Ariel: Uranus's moon with a 170-kilometer-deep ocean (4 photos)

Among the 29 known moons of Uranus, the 1,200-kilometer-wide Ariel holds a special place—the fourth largest and likely the most geologically active in the past. Discovered by British astronomer William Lassell on October 24, 1851, this moon continues to harbor many mysteries that will remain unsolved for some time to come.

The best color image of Ariel to date was taken by NASA's Voyager 2 spacecraft on January 24, 1986.





The image was taken from a distance of 170,000 kilometers, and the resolution was approximately three kilometers per pixel.

Ariel's southern hemisphere is a mosaic of three terrain types: ancient cratered plains, fault-cut terrain, and mysterious smooth regions. These features are clearly visible in the enhanced image.



Reconstructed image of Ariel

Most of the visible surface is composed of ancient crust, strewn with countless impact features, scarps, and grabens—elongated areas depressed relative to the surrounding terrain.

Of particular interest are the large valleys near the terminator (the boundaries between light and shadow), covered by younger sediments with fewer craters.
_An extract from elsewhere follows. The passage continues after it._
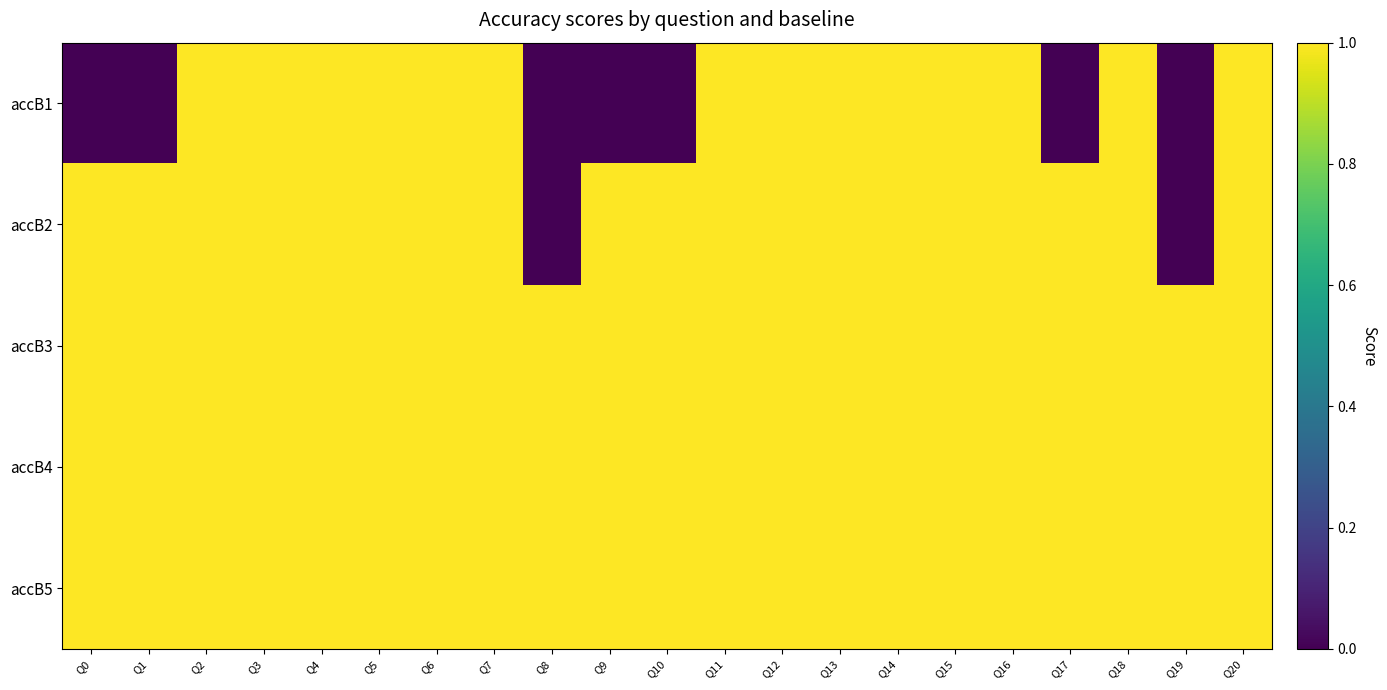

How many series are shown in this chart?

5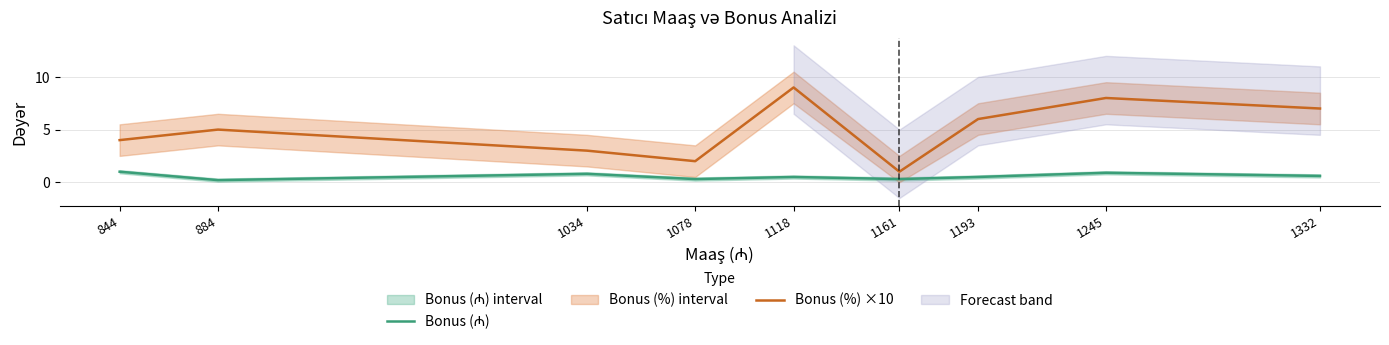

The value of Bonus (%) ×10 at 1193 is 2.8. True or false?

False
This is indirect evidence that the moon remained geologically active for a very long time after its formation.





Tidal forces likely provided the geological activity of such a small celestial body: the constant stretching and compression of Ariel during its gravitational interaction with Uranus and other massive moons maintained the interior's heat for a long time.

An ocean again?

In October 2025, scientists from the Planetary Science Institute (USA) published a study suggesting that a global ocean more than 170 kilometers deep may be hidden beneath Ariel's icy crust. For comparison, the average depth of the Pacific Ocean is only four kilometers.

Even earlier, in July 2024, NASA's James Webb Space Telescope discovered on Ariel's surface some of the richest deposits of carbon dioxide in the Solar System, as well as carbon monoxide. Far from the Sun, without an atmosphere or magnetosphere, these compounds should quickly be destroyed by cosmic rays. But they are there! Therefore, a mechanism exists that ensures the constant replenishment of these deposits. Most likely, a subsurface ocean, venting through cryovolcanoes, is responsible.

In February 2025, researchers from the Johns Hopkins Applied Physics Laboratory (USA) suggested that deep grooves on Ariel's surface may be "windows" into the moon's interior, similar to the faults at the south pole of Saturn's Enceladus.



The Uranus system is so fascinating that the scientific community is pushing for a dedicated mission to study both the planet itself and its large moons, including Ariel. A concept for such a mission, called the Uranus Orbiter and Probe, already exists. Its launch is scheduled for the second half of the 2030s, with arrival in the ice giant system in 2044.